In a news release, published on June 1 by the Office of the Privacy Commissioner of Canada (OPC), it was revealed that the Tim Hortons customer app was collecting vast amounts of movement and location data on its customers in violation of Canadian privacy law.
“The investigation concluded that Tim Hortons’ continual and vast collection of location information was not proportional to the benefits Tim Hortons may have hoped to gain from better targeted promotion of its coffee and other products,” reads the release.

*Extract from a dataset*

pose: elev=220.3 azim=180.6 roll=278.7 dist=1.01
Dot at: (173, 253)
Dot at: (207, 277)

The report says that while the Tim Hortons app asked for permission to access a users mobile device’s geolocation functions it misled many users who believed the information would only be accessed when the app was in use. “In reality, the app tracked users as long as the device was on, continually collecting their location data,” the release reads.

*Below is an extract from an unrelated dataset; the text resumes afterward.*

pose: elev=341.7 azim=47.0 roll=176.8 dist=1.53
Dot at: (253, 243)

Tim Hortons used the data collected to infer where users lived, worked and whether they were traveling. The app sent an “event” notice every time users entered or left a Tim Hortons competitor, a major sports venue, or their home and workplace.
Tim Hortons continued to farm data for a year after “shelving plans to use it for targeted advertising even though it had no legitimate need to do so.”
Daniel Therrien, the Canadian Privacy Commissioner said, “Tim Hortons clearly crossed the line by amassing a huge amount of highly sensitive information about its customers. Following people’s movements every few minutes of every day was clearly an inappropriate form of surveillance,” adding that, “This case once again highlights the harms that can result from poorly designed technologies as well as the need for strong privacy laws to protect the rights of Canadians.”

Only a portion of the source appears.